Build .gbk files starting from eggnog annotation files and genomes (fasta)

Project description

emapper2gbk: creation of genbank files from Eggnog-mapper annotation outputs

Starting from fasta and Eggnog-mapper annotation files, build a gbk file that is suitable for metabolic network reconstruction with Pathway Tools. Adds the GO terms and EC numbers annotations in the genbank file. The program can be run with or without a .gff file. There are two main modes:

  • genomic mode: usually when focusing on a single organism, with a .gff file (but can be without). The creation of genbanks can be performed in parallel by providing directories (with matching names for genomes, proteomes and annotation files) as inputs

  • metagenomic mode: suitable when a list of isolated genes/proteins have been annotated with Eggnog-mapper, typically the gene catalogue of a metagenome. In that case, there is one annotation file and multiple genomes/proteomes that will contain a subset of the genes present in the annotated gene catalogue. The purpose is to create a genbank file with the genes and annotations that matches each genome (Metagenomic species core genome, Metagenomic-assembled genome…) content. There will not be any .gff associated to the genomes, and the creation of genbanks can be performed in parallel by providing directories (with matching names for genome and proteome files) as inputs.
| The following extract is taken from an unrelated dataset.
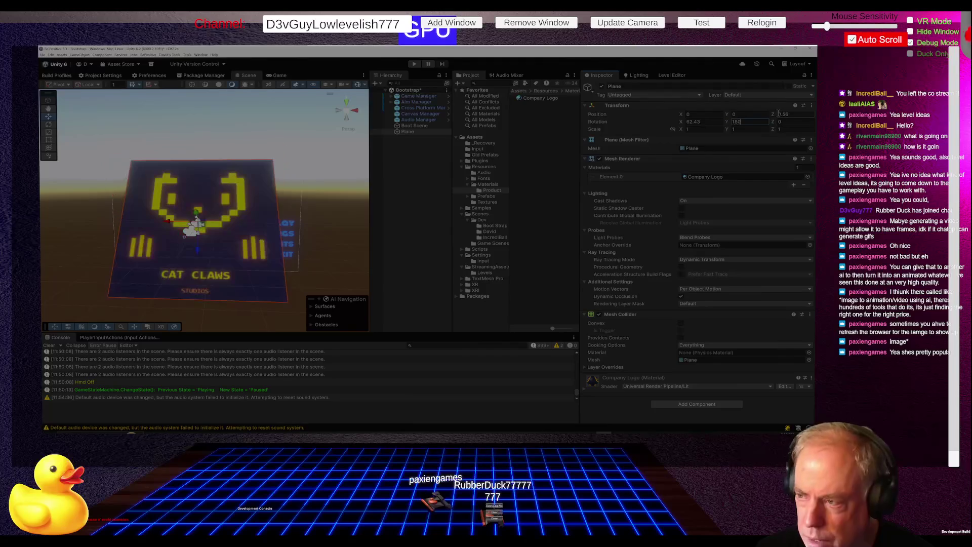
left_click(710, 121)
In that case, you can give as organism name “metagenome” or “bacteria”.

Main inputs

For each annotated genome, inputs consist of (but are not limited to):

  • a nucleotide fasta file: containing the CDS sequence of each genes

  • the translated sequences in fasta

  • the annotation file obtained after Eggnog-mapper annotation (usually xxx.emapper.annotation)

  • the name of the considered organism (can be “bacteria” or “metagenome”) or a file with organisms names (matching the genomes names).
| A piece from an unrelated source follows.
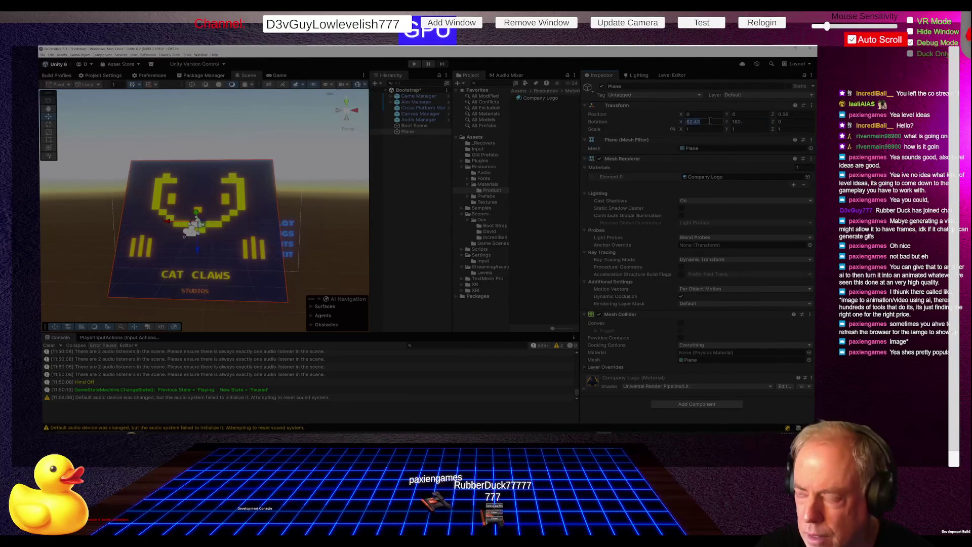
type("90")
In addition, as optional files:

  • a gff file: containing the position of each gene on the genome

  • the number of available cores for multiprocessing (when working on multiple genomes)

  • a go-basic file of GO ontology (if not given, emapper2gbk will download a copy and use it)
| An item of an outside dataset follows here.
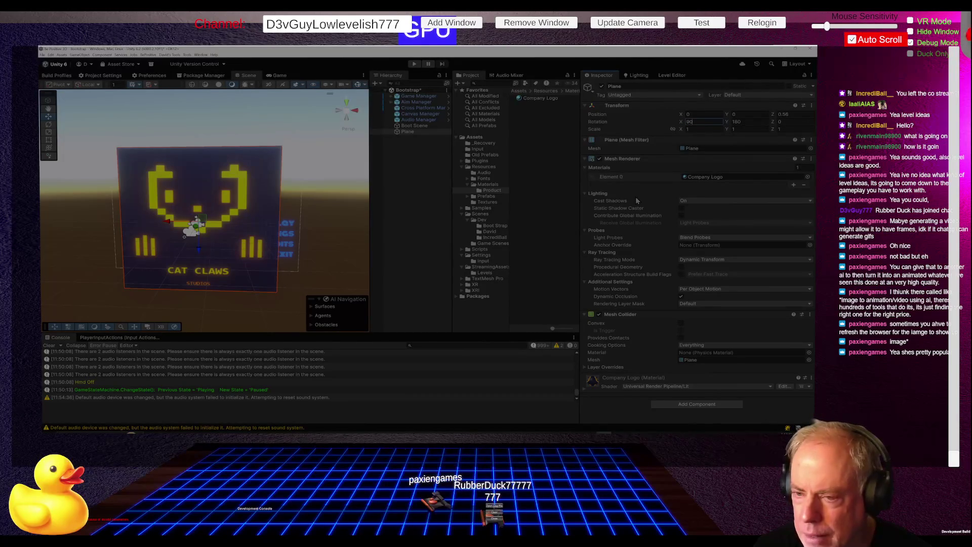
Step: Toggle specular highlights and turn off emission on the Company Logo material
left_click(703, 177)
Dependencies and installation

Dependencies

All are described in requirements.txt and can be installed with pip install -r requirements.txt.

  • biopython

  • gffutils

  • numpy

  • pandas

  • pronto

  • requests

Install

  • From this cloned repository

pip install -r requirements.txt
pip install .
  • From Pypi

pip install emapper2gbk

Usage

Convert GFF, fastas, annotation table and species name into Genbank. usage: emapper2gbk [-h] [-v] {genomic,metagenomic} ...

Two modes: genomic (one genome/proteome/gff/annot file –> one gbk) or metagenomic with the annotation of the full gene catalogue and fasta files (proteome/genomes) corresponding to list of genes.

Genomic mode can be used with or without gff files making it suitable to build a gbk from a list of genes and their annotation.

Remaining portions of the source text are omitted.